§ Problem: Repeat the lines of the listing below exactly, starting at the line that contains "Migratory Birds |" and running through the last line, both included, and only those.

§ Data shown:
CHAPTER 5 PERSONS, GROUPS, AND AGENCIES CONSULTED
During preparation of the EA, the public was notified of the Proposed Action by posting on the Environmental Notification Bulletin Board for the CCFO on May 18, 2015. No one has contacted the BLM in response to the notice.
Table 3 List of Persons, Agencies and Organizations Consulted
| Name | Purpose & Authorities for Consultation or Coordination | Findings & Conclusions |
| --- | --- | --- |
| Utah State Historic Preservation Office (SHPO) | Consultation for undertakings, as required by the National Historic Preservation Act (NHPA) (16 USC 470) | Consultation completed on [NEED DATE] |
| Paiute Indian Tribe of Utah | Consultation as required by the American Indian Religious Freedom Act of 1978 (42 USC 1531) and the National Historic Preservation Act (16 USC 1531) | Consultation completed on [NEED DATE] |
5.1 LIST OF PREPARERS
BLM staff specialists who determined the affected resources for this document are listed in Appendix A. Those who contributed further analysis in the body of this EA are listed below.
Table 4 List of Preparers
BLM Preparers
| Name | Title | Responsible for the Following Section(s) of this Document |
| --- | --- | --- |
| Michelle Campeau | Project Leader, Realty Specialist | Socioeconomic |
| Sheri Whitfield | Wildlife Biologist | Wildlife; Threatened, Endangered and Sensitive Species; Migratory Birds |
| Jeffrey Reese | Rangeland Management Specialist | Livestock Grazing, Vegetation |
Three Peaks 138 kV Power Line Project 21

§ Expected answer:
| Sheri Whitfield | Wildlife Biologist | Wildlife; Threatened, Endangered and Sensitive Species; Migratory Birds |
| Jeffrey Reese | Rangeland Management Specialist | Livestock Grazing, Vegetation |
Three Peaks 138 kV Power Line Project 21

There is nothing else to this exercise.